_Tâche demandée_
D'après le texte sur le festival « Des souris, des hommes », combien de pays sont représentés par les artistes invités ?

_Texte à étudier_
IVANA MÜLLER, PHILIPPE QUESNE ET MARIANO PENSOTTI AU FESTIVAL « DES SOURIS, DES HOMMES »

El pasado es un

Mariano Pensotti, Philippe Quesne et Ivana Müller / Festival international arts de la scène « Des souris, des hommes » # 7 , du 16 janvier au 1er février 2014. / Le Carré / Les Colonnes St-médard-en-jalles, Blanquefort, Artigues-près-bordeaux, Bordeaux.

Pour sa septième édition, le festival « Des souris, des hommes » réunit des artistes internationaux (huit pays représentés : Allemagne, Argentine, Croatie, Espagne, France, Italie, Portugal, Suisse) dont le point commun est de proposer de nouvelles écritures scéniques faisant éclater de manière jubilatoire (que d’aucuns nommeront iconoclaste) les codes de la représentation. Pendant cette deuxième quinzaine de janvier, au travers de treize créations, réparties sur sept lieux de la communauté urbaine de Bordeaux, Sylvie Violan, directrice de la scène conventionnée Le Carré – Les Colonnes, donne vie, elle et tous ceux qui lui sont associés, au projet audacieux d’inviter en Aquitaine quelques représentants notoires de l’ avant-garde de la scène contemporaine.

Alors d’emblée, dissipons tout malentendu quant au titre de ce festival qui pourrait paraître peu adapté aux tendances actuelles qu’il entend promouvoir, pour ne pas dire même totalement ringard si on le réfère au roman de John Steinbeck ; il n’en est évidemment rien, ses sources se trouvant dans les premiers festivals dédiés au rapport entre les nouvelles technologies (d’où « les souris » des claviers) et l’humain. Si ce titre manque sa cible en créant un halo d’illisibilité, il crée une césure avec son contenu, générant ainsi l’effet de surprise qui ne manquera pas d’être amplifié de manière exponentielle par la nature même des spectacles convoquant tour à tour les univers de la performance, de la création multimédia, des installations plastiques, du spectacle « immersif » où les frontières entre public et acteurs deviennent caduques, ou encore des dispositifs scéniques rompant avec les antiennes du théâtre.

_Données fournies_
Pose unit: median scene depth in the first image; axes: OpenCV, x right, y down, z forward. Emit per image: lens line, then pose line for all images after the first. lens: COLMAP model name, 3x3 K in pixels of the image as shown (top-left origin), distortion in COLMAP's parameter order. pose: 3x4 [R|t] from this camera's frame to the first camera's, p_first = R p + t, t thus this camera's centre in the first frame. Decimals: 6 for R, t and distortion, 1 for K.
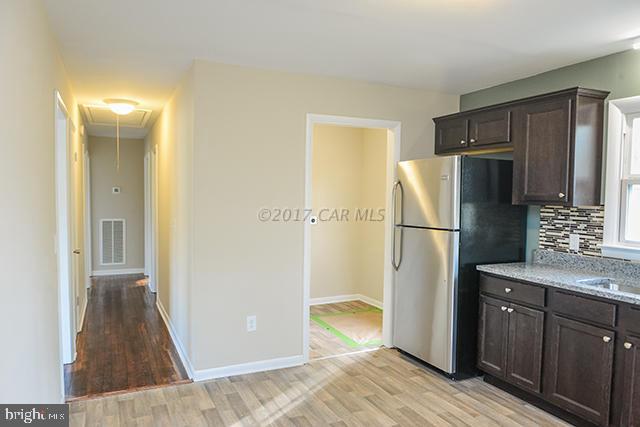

---

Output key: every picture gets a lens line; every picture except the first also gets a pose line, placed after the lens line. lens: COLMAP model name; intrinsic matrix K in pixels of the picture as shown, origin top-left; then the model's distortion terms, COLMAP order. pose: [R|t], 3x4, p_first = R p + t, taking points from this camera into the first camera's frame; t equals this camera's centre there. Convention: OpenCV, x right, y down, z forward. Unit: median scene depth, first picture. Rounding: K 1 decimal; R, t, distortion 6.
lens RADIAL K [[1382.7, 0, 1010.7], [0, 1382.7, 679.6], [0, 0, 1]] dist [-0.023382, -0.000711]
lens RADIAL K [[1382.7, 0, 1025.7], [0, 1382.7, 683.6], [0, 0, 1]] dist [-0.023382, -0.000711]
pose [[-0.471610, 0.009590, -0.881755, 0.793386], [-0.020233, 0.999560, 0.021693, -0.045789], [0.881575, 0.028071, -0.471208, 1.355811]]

_Tâche réalisée_
Huit pays : l'Allemagne, l'Argentine, la Croatie, l'Espagne, la France, l'Italie, le Portugal et la Suisse.